In the beginning months of preschool, my class, The Big and Little Buttons, displayed a great interest in the culinary world. Our students were often found crafting a chocolate dessert or complex pasta dish in our outdoor mud kitchen. They loved to serve said creations to their beloved grownups who were more than delighted to take a large, pretend chomp of their delicious meal. Through their play, our students decided that our fall semester project would be baking and cooking. 

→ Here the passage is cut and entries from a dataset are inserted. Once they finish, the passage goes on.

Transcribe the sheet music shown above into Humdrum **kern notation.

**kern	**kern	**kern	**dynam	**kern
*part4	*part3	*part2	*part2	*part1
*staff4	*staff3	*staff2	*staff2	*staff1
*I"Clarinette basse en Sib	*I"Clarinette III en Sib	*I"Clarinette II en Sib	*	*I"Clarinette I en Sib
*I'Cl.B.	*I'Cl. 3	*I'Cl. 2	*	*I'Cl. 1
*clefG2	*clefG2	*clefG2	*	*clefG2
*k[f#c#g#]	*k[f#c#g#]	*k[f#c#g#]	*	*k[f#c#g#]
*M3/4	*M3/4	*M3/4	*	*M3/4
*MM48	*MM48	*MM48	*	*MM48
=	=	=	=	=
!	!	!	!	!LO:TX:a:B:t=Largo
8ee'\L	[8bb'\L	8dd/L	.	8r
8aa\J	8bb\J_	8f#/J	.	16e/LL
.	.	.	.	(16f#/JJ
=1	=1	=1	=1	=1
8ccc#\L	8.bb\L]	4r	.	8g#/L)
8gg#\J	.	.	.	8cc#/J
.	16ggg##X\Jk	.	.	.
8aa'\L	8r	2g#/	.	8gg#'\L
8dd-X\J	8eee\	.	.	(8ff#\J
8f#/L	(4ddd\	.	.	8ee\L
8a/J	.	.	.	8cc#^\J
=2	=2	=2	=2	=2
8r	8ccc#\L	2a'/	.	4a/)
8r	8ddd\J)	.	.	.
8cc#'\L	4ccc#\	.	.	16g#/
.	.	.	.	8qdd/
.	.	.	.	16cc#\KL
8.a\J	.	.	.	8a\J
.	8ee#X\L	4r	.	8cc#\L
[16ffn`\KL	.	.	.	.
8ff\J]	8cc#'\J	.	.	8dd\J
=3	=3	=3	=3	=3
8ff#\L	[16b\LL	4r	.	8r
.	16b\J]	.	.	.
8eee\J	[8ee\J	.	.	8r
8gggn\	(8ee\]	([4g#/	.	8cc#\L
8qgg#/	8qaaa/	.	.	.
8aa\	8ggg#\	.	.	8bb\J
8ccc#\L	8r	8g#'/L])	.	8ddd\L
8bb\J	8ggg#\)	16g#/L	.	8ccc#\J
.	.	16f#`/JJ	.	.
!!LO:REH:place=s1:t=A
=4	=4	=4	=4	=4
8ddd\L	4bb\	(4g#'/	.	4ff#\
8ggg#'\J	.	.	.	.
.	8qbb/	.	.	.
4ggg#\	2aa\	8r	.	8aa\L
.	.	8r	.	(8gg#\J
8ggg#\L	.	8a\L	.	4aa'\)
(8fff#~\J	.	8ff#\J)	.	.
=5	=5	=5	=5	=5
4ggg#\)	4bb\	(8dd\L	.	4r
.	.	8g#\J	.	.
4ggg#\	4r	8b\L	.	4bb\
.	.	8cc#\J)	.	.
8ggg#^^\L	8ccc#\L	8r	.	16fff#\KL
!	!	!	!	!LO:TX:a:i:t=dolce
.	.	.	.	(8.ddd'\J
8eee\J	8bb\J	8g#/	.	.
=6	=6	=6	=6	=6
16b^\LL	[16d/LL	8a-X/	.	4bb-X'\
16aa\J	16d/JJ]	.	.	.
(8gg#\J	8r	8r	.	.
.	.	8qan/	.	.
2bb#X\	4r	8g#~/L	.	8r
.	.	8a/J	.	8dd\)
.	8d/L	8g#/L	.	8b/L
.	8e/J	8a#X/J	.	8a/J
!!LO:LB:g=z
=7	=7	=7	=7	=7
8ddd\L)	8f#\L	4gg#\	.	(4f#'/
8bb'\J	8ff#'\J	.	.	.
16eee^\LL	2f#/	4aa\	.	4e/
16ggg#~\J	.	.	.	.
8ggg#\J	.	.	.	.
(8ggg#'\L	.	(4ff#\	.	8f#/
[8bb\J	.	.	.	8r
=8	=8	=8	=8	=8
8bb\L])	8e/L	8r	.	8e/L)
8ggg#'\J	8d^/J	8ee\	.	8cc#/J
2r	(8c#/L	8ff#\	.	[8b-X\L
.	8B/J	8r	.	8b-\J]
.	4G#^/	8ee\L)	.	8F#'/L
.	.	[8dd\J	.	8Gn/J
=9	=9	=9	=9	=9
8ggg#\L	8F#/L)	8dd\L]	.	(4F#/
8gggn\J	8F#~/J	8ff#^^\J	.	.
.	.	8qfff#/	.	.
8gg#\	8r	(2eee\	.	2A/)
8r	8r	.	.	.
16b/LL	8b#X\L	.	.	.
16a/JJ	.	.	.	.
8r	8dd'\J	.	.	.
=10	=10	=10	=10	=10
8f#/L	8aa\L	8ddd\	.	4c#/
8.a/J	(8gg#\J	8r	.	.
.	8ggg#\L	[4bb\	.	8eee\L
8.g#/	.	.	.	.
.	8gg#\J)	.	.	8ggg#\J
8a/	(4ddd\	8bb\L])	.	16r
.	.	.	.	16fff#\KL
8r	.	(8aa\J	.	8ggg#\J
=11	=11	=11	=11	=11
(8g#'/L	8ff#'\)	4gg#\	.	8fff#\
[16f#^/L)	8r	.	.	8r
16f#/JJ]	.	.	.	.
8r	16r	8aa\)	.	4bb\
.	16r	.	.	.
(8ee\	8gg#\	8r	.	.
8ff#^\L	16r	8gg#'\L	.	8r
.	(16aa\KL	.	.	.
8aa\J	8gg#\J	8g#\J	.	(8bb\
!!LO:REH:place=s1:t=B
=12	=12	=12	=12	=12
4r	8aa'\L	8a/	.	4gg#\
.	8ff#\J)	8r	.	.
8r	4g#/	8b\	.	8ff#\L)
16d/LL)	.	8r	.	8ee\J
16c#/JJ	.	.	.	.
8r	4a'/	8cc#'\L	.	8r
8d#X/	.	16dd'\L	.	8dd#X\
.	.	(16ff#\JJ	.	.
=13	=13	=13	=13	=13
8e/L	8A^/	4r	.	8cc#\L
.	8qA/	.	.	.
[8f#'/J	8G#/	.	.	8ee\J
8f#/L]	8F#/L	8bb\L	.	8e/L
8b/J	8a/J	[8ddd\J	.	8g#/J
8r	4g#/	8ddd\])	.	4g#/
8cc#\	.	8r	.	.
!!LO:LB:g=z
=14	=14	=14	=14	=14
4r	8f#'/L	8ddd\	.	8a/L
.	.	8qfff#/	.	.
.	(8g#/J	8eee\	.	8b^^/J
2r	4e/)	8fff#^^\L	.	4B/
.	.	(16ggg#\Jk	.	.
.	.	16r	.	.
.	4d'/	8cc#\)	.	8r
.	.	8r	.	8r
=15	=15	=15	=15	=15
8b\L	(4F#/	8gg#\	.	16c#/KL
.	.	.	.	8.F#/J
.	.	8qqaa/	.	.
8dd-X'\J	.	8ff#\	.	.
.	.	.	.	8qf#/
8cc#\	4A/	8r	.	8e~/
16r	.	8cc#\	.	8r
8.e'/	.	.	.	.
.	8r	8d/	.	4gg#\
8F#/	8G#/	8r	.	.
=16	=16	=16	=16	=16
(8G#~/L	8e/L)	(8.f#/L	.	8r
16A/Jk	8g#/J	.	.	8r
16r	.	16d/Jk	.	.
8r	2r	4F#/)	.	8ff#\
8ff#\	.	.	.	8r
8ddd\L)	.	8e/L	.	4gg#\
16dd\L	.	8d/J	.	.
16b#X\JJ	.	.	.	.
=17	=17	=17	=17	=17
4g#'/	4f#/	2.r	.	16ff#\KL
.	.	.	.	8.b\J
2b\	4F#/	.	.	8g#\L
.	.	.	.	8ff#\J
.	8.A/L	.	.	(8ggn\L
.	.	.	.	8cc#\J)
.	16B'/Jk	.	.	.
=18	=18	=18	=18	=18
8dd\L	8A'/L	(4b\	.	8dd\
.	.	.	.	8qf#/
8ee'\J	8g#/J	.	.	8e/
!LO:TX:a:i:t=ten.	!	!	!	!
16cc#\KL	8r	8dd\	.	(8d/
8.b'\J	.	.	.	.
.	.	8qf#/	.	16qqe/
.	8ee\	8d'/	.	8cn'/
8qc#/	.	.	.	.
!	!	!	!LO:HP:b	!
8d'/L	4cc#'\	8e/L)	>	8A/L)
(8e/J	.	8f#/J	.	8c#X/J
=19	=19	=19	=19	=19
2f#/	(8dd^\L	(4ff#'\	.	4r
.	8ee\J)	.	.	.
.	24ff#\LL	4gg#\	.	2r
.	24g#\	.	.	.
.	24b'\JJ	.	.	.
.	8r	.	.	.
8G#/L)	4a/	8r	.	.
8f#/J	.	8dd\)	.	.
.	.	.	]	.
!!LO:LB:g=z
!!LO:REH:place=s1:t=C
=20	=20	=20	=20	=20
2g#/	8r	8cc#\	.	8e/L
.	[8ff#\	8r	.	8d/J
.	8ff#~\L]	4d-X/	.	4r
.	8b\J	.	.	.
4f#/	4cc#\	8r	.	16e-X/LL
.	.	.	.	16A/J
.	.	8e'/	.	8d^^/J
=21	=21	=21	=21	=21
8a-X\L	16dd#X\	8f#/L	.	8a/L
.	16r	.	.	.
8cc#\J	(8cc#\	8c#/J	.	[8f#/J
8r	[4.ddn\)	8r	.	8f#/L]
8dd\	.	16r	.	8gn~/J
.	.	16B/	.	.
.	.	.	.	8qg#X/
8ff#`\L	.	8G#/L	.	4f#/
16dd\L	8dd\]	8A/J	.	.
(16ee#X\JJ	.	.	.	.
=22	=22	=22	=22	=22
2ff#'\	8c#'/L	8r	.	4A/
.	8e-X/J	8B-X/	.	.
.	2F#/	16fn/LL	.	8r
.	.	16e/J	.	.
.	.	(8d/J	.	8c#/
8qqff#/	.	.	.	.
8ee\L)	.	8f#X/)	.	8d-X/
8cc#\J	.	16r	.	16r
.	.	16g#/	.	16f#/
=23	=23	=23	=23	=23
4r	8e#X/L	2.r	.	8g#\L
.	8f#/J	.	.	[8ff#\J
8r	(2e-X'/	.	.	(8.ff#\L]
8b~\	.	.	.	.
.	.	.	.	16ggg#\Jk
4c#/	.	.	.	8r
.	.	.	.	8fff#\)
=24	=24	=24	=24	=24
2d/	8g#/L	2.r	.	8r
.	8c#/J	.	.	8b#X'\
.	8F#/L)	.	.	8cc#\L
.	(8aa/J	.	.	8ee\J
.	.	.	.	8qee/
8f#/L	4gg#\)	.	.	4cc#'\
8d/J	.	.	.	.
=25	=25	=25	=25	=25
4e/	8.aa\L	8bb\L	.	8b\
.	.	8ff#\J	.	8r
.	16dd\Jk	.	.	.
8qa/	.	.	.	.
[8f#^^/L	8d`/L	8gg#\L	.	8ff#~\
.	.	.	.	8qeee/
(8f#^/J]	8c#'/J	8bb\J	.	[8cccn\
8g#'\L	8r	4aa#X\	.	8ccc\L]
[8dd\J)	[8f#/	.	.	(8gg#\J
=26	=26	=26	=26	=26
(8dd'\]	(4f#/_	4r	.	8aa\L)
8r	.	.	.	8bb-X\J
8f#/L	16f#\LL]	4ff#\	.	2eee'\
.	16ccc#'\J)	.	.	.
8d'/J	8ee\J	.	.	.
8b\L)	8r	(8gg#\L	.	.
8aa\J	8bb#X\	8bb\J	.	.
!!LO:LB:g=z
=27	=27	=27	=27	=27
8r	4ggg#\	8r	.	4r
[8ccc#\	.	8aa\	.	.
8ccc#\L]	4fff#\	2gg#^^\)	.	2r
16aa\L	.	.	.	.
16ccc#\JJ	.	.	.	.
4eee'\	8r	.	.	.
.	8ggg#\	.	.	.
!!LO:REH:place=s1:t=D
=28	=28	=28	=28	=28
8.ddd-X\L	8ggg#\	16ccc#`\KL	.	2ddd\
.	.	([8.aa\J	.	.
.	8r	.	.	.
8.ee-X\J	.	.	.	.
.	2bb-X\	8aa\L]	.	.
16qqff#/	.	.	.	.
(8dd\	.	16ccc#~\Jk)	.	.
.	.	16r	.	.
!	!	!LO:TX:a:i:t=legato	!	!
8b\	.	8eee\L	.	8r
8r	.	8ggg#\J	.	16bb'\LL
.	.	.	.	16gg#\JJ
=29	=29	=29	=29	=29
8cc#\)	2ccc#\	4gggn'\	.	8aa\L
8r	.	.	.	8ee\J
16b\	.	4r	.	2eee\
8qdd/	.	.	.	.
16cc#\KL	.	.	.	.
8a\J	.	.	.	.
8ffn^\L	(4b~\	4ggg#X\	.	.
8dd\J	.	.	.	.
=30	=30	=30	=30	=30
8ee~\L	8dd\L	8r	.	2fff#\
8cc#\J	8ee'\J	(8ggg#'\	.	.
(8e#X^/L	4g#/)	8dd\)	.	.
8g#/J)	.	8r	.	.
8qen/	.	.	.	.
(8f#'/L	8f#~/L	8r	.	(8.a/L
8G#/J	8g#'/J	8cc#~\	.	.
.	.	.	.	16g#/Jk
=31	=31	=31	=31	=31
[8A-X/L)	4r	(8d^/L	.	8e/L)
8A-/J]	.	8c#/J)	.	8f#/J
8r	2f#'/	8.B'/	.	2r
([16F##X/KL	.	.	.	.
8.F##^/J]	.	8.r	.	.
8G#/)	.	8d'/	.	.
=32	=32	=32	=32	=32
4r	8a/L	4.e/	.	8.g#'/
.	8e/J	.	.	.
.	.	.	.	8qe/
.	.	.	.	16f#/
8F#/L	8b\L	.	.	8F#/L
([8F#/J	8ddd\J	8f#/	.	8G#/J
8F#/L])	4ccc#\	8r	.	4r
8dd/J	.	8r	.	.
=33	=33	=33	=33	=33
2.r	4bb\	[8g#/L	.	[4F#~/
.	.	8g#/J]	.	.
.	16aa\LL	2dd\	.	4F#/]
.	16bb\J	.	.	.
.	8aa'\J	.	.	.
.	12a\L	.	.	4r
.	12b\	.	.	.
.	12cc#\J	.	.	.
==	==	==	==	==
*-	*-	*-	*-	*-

It was up to my co-teacher and I to plan provocations and stir up (sorry, had to) activities relevant to these intrigues. Our goal for the fall of 2023 semester was to infuse literacy, play, science, music, art, and more into the baking project. Community chefs were brought into the class to share knowledge. Baking stories and children’s cookbooks were checked out from the library for further research. Pots and pans were placed on classroom shelves to further inspire play. Children were given various food ingredients to “cook” with. Noodles, rice, and glue were provided as an art invitation. Musical instruments were made out of sprinkles and jars.

Often called “the third teacher” within the Reggio Emilia approach, the environment, whether in the classroom, on the playscape, or in our 11-acre forest, is another major facet of the Raintree experience. What better way to learn about baking than at a bakery? We trekked to our local bakery to tour and immerse ourselves in the world of ovens, flour, and cupcakes. The children were able to see various baking machines and tools and use piping bags to design their own cupcakes.

After investigating the many different facets of the culinary arts, the students were ready to try their hand at the real thing. We decided to practice by making something that did not require an oven. After each student casted their vote, we had a winner: oreo puppy chow! When making this recipe, we were able to practice measuring, scooping, and most importantly, following a recipe.

Finally, the kids decided to share their learning and confectionery creations with our school community. We threw a delightful party for our families, baked cakes and cupcakes for our loved ones, sang a baking song, and played Pin-the Sprinkle on the Cupcake. 

Project culminations are a beautiful way to showcase the acquisition of new skills and make learning visible to parents. However, the most meaningful part of a culmination is watching the children overflowing with pride as they see their thoughts and ideas brought to life. It is in these moments that our students have the opportunity to step back, look at all they have accomplished, and truly know that their ideas matter.